▸ **文書抜粋**:
<<<<
そのため工事費用についても高くなる傾向があります。特に防水やタイル、排水管工事の特約は付けておいた方が安心ですが、予算に応じて考えるようにしましょう。

・大規模修繕と盗難保険

工事期間中に設置した足場を利用して、マンション内で盗難が起こることもあります。このとき工事会社の入る工事保険で補償される場合もありますが、通常は大規模修繕瑕疵保険で盗難は補償されません。工事会社には足場の施錠を、マンションの住民には施錠を徹底するように周知しましょう。

大規模修繕瑕疵保険とリフォーム瑕疵保険との違い

そうしたとき、大規模修繕瑕疵保険よりも小規模な共同住宅の大規模修繕に使える「リフォーム瑕疵保険」があります。大規模修繕瑕疵保険との主な違いは下記の「対象となる住宅」と「保険金額」になります。
>>>>
▸ **問題の詳細**: 上の文書抜粋は、工事会社には足場の施錠を、住民には施錠の徹底を周知するよう勧めています。その理由を抜粋の記述に沿って説明してください。

▸ **提供データ**:
<<<<
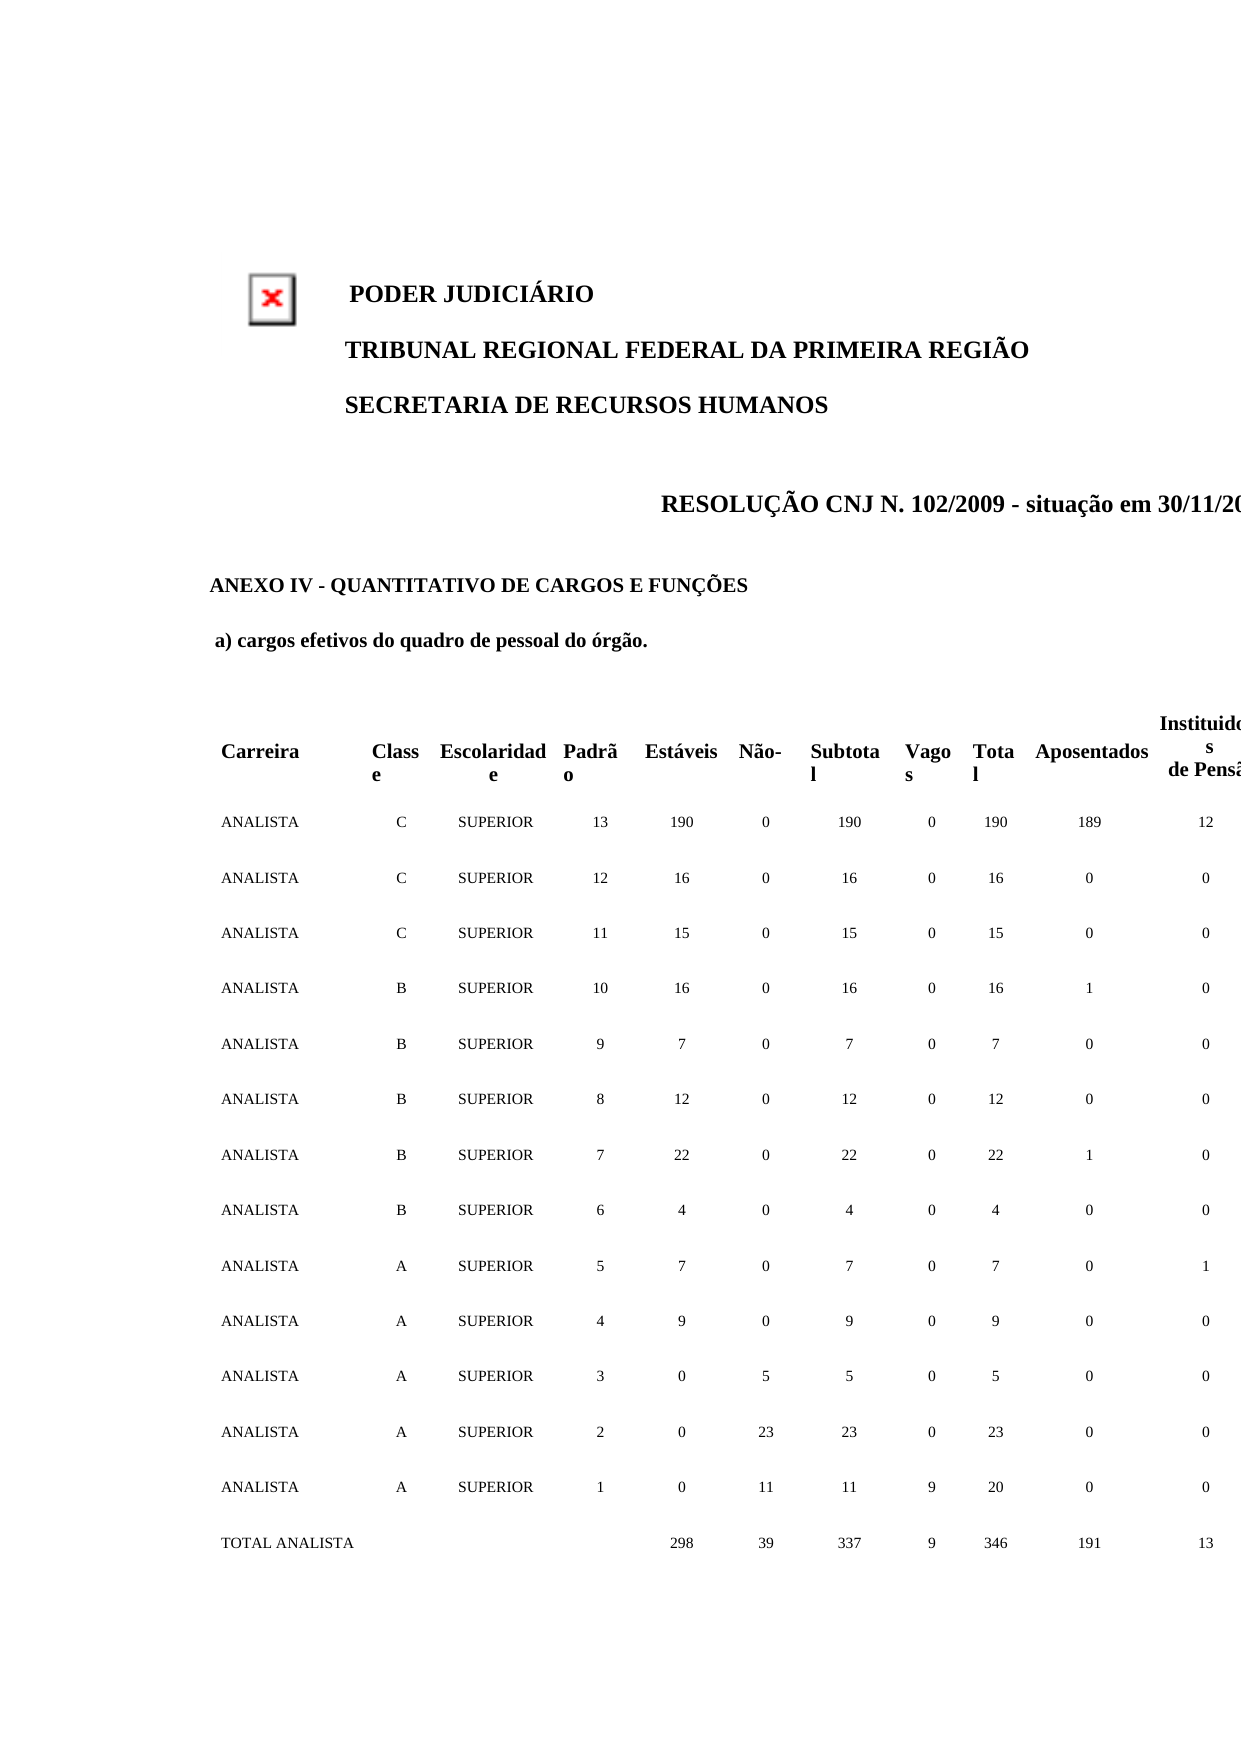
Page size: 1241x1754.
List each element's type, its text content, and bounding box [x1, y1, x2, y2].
>>>>
▸ **解答**: 工事期間中に設置した足場を利用して、マンション内で盗難が起こることがあるためです。工事会社の入る工事保険で補償される場合もありますが、通常は大規模修繕瑕疵保険では盗難は補償されません。